Saved data entries:

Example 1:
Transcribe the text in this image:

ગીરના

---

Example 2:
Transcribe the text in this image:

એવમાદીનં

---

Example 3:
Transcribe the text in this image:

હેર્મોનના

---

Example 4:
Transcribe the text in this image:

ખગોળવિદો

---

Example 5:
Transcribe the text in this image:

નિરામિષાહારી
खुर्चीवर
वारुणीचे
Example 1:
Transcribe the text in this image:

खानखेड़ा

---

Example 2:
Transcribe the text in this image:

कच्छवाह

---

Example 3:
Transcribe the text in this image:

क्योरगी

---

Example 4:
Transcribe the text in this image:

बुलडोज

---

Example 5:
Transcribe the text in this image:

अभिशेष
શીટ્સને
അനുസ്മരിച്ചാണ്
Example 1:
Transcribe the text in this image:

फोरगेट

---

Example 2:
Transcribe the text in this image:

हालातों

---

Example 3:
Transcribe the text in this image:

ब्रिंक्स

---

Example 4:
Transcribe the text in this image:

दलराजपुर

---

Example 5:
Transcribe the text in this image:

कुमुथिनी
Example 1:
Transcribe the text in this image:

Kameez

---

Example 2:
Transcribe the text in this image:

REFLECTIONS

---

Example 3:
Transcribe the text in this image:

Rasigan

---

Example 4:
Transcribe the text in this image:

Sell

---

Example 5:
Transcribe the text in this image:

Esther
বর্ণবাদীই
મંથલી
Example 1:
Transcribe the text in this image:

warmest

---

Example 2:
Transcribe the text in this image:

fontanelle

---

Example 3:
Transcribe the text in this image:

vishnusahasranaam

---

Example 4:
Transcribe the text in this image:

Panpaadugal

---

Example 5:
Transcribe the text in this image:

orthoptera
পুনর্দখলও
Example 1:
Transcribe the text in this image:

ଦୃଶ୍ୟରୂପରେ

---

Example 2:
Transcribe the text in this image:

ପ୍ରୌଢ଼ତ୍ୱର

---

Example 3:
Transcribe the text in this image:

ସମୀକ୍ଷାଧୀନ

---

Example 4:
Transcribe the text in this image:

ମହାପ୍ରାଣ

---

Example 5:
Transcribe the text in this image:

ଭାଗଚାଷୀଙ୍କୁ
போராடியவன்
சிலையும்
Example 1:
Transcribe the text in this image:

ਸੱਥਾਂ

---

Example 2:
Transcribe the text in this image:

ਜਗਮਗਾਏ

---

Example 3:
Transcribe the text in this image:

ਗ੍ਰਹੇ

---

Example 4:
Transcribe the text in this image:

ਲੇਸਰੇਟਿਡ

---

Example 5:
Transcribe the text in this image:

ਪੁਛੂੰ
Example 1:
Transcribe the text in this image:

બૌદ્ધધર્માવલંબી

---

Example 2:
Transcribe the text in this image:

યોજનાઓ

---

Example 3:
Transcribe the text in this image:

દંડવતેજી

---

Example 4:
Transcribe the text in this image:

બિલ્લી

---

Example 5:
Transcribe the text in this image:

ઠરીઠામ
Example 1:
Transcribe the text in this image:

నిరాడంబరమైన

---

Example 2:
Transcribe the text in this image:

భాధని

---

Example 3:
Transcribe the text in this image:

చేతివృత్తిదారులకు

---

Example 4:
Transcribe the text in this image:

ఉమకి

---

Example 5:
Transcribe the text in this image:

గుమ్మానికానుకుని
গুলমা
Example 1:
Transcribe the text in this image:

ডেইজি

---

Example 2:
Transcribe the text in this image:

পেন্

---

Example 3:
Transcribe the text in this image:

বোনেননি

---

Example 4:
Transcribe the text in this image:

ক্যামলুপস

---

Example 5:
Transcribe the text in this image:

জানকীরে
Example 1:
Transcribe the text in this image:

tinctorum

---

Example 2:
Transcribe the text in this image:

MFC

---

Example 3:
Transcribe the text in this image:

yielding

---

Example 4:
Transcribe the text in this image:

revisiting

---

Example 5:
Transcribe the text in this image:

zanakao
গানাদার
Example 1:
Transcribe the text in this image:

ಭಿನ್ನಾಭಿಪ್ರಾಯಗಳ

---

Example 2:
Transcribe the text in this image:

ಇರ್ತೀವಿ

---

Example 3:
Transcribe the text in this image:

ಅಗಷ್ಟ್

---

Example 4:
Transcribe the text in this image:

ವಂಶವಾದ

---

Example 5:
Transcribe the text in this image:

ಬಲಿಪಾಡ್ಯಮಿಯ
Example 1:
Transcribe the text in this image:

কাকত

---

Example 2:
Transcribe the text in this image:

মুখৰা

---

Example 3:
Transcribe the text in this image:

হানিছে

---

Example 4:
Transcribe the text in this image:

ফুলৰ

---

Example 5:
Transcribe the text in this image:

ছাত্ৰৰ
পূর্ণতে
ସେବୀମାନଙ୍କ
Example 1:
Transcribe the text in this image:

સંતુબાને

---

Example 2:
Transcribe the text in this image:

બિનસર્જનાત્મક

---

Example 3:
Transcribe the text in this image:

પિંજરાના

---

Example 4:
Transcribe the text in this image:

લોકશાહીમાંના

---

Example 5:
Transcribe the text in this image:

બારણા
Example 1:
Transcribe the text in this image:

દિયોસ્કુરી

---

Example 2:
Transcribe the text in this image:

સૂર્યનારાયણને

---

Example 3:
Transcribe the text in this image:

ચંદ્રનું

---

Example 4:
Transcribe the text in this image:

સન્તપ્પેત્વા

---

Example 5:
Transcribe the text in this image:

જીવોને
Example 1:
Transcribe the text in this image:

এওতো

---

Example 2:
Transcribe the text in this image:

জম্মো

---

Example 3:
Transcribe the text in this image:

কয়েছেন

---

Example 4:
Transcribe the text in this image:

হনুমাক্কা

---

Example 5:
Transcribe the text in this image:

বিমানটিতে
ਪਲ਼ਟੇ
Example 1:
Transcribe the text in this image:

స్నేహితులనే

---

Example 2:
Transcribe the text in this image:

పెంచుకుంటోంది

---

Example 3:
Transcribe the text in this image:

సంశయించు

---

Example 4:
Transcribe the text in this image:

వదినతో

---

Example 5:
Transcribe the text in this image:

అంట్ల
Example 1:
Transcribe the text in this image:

# [WORK INSTRUCTIONS]
Each entry must be reproduced exactly, with nothing added or dropped.

# [SOLUTION FOR THIS PROBLEM]
Example 1:
Transcribe the text in this image:

ગીરના

---

Example 2:
Transcribe the text in this image:

એવમાદીનં

---

Example 3:
Transcribe the text in this image:

હેર્મોનના

---

Example 4:
Transcribe the text in this image:

ખગોળવિદો

---

Example 5:
Transcribe the text in this image:

નિરામિષાહારી
खुर्चीवर
वारुणीचे
Example 1:
Transcribe the text in this image:

खानखेड़ा

---

Example 2:
Transcribe the text in this image:

कच्छवाह

---

Example 3:
Transcribe the text in this image:

क्योरगी

---

Example 4:
Transcribe the text in this image:

बुलडोज

---

Example 5:
Transcribe the text in this image:

अभिशेष
શીટ્સને
അനുസ്മരിച്ചാണ്
Example 1:
Transcribe the text in this image:

फोरगेट

---

Example 2:
Transcribe the text in this image:

हालातों

---

Example 3:
Transcribe the text in this image:

ब्रिंक्स

---

Example 4:
Transcribe the text in this image:

दलराजपुर

---

Example 5:
Transcribe the text in this image:

कुमुथिनी
Example 1:
Transcribe the text in this image:

Kameez

---

Example 2:
Transcribe the text in this image:

REFLECTIONS

---

Example 3:
Transcribe the text in this image:

Rasigan

---

Example 4:
Transcribe the text in this image:

Sell

---

Example 5:
Transcribe the text in this image:

Esther
বর্ণবাদীই
મંથલી
Example 1:
Transcribe the text in this image:

warmest

---

Example 2:
Transcribe the text in this image:

fontanelle

---

Example 3:
Transcribe the text in this image:

vishnusahasranaam

---

Example 4:
Transcribe the text in this image:

Panpaadugal

---

Example 5:
Transcribe the text in this image:

orthoptera
পুনর্দখলও
Example 1:
Transcribe the text in this image:

ଦୃଶ୍ୟରୂପରେ

---

Example 2:
Transcribe the text in this image:

ପ୍ରୌଢ଼ତ୍ୱର

---

Example 3:
Transcribe the text in this image:

ସମୀକ୍ଷାଧୀନ

---

Example 4:
Transcribe the text in this image:

ମହାପ୍ରାଣ

---

Example 5:
Transcribe the text in this image:

ଭାଗଚାଷୀଙ୍କୁ
போராடியவன்
சிலையும்
Example 1:
Transcribe the text in this image:

ਸੱਥਾਂ

---

Example 2:
Transcribe the text in this image:

ਜਗਮਗਾਏ

---

Example 3:
Transcribe the text in this image:

ਗ੍ਰਹੇ

---

Example 4:
Transcribe the text in this image:

ਲੇਸਰੇਟਿਡ

---

Example 5:
Transcribe the text in this image:

ਪੁਛੂੰ
Example 1:
Transcribe the text in this image:

બૌદ્ધધર્માવલંબી

---

Example 2:
Transcribe the text in this image:

યોજનાઓ

---

Example 3:
Transcribe the text in this image:

દંડવતેજી

---

Example 4:
Transcribe the text in this image:

બિલ્લી

---

Example 5:
Transcribe the text in this image:

ઠરીઠામ
Example 1:
Transcribe the text in this image:

నిరాడంబరమైన

---

Example 2:
Transcribe the text in this image:

భాధని

---

Example 3:
Transcribe the text in this image:

చేతివృత్తిదారులకు

---

Example 4:
Transcribe the text in this image:

ఉమకి

---

Example 5:
Transcribe the text in this image:

గుమ్మానికానుకుని
গুলমা
Example 1:
Transcribe the text in this image:

ডেইজি

---

Example 2:
Transcribe the text in this image:

পেন্

---

Example 3:
Transcribe the text in this image:

বোনেননি

---

Example 4:
Transcribe the text in this image:

ক্যামলুপস

---

Example 5:
Transcribe the text in this image:

জানকীরে
Example 1:
Transcribe the text in this image:

tinctorum

---

Example 2:
Transcribe the text in this image:

MFC

---

Example 3:
Transcribe the text in this image:

yielding

---

Example 4:
Transcribe the text in this image:

revisiting

---

Example 5:
Transcribe the text in this image:

zanakao
গানাদার
Example 1:
Transcribe the text in this image:

ಭಿನ್ನಾಭಿಪ್ರಾಯಗಳ

---

Example 2:
Transcribe the text in this image:

ಇರ್ತೀವಿ

---

Example 3:
Transcribe the text in this image:

ಅಗಷ್ಟ್

---

Example 4:
Transcribe the text in this image:

ವಂಶವಾದ

---

Example 5:
Transcribe the text in this image:

ಬಲಿಪಾಡ್ಯಮಿಯ
Example 1:
Transcribe the text in this image:

কাকত

---

Example 2:
Transcribe the text in this image:

মুখৰা

---

Example 3:
Transcribe the text in this image:

হানিছে

---

Example 4:
Transcribe the text in this image:

ফুলৰ

---

Example 5:
Transcribe the text in this image:

ছাত্ৰৰ
পূর্ণতে
ସେବୀମାନଙ୍କ
Example 1:
Transcribe the text in this image:

સંતુબાને

---

Example 2:
Transcribe the text in this image:

બિનસર્જનાત્મક

---

Example 3:
Transcribe the text in this image:

પિંજરાના

---

Example 4:
Transcribe the text in this image:

લોકશાહીમાંના

---

Example 5:
Transcribe the text in this image:

બારણા
Example 1:
Transcribe the text in this image:

દિયોસ્કુરી

---

Example 2:
Transcribe the text in this image:

સૂર્યનારાયણને

---

Example 3:
Transcribe the text in this image:

ચંદ્રનું

---

Example 4:
Transcribe the text in this image:

સન્તપ્પેત્વા

---

Example 5:
Transcribe the text in this image:

જીવોને
Example 1:
Transcribe the text in this image:

এওতো

---

Example 2:
Transcribe the text in this image:

জম্মো

---

Example 3:
Transcribe the text in this image:

কয়েছেন

---

Example 4:
Transcribe the text in this image:

হনুমাক্কা

---

Example 5:
Transcribe the text in this image:

বিমানটিতে
ਪਲ਼ਟੇ
Example 1:
Transcribe the text in this image:

స్నేహితులనే

---

Example 2:
Transcribe the text in this image:

పెంచుకుంటోంది

---

Example 3:
Transcribe the text in this image:

సంశయించు

---

Example 4:
Transcribe the text in this image:

వదినతో

---

Example 5:
Transcribe the text in this image:

అంట్ల
Example 1:
Transcribe the text in this image:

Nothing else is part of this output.